The frequency of his random visits to the site increased. The stench and the filth were initially quite nauseating. In hindsight, it all helped him start an organic pre-production for this independent feature film. Ishaan cast brothers of his childhood friend for ‘Jhilli’ — a film woven around fictitious characters. “My friend’s brother, Gorky, played the lead. He likes bizarre stuff and I knew he would not mind if I asked him to shoot in that squalor. On days of shooting, they would come over to my house before we headed to Dhapa. Post-shoot, we were all stinking. So, everyone came to my house and scrubbed themselves clean before returning to their respective houses,” he said.

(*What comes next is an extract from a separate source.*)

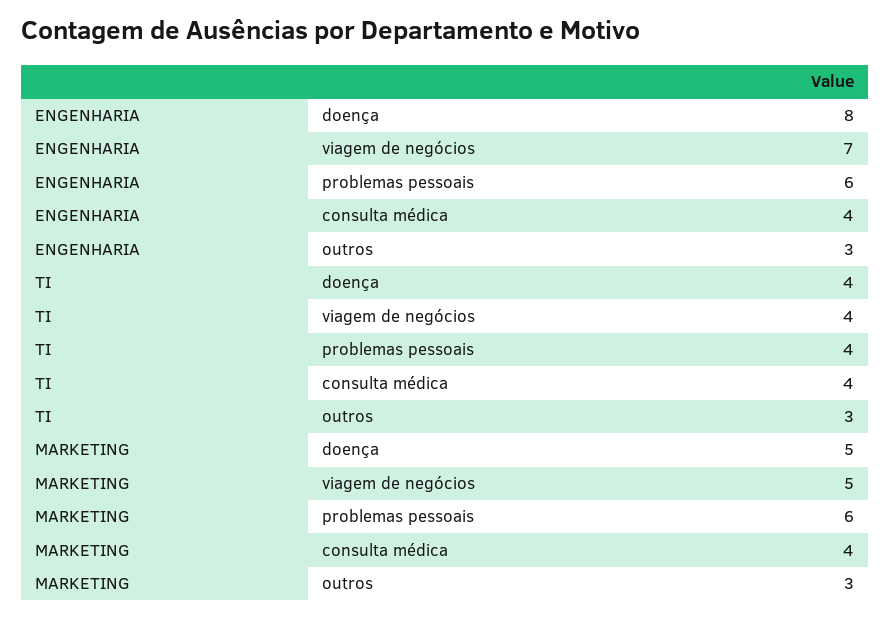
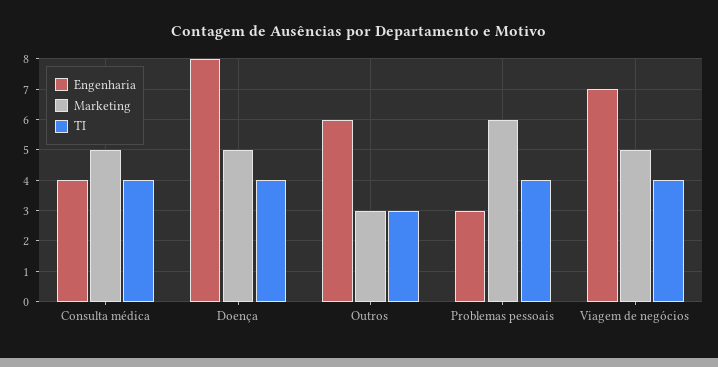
ENGENHARIA, problemas pessoais: 6 -> 3
ENGENHARIA, outros: 3 -> 6
MARKETING, consulta médica: 4 -> 5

It is difficult for viewers not to be reminded of Goutam’s ‘Paar’ while watching ‘Jhilli’. “Yes, I think the pigs will remind them somehow,” he said. But in terms of use of background music, the sound design and the cinematic language, ‘Jhilli’ is very different from Goutam Ghose’s films or any other contemporary Bengali cinema. “I never had a social pressure to take up direction. Our tastes in films are different. Baba prefers classical music while I like electronic music,” he said.
In 2020, Ishaan returned to the Dhapa. That was during the peak of the pandemic. The bone factory, where he had shot, had been replaced by a godown. He spotted a crematorium for unclaimed bodies. During that time, many Covid casualties were being cremated there. Unless compelled, people would avoid a Dhapa visit then. But Ishaan went to see if he could find anything more that would add to his film. Once the KIFF screening is over, he intends to return there again. This time to organize an open-air screening of ‘Jhilli’ there.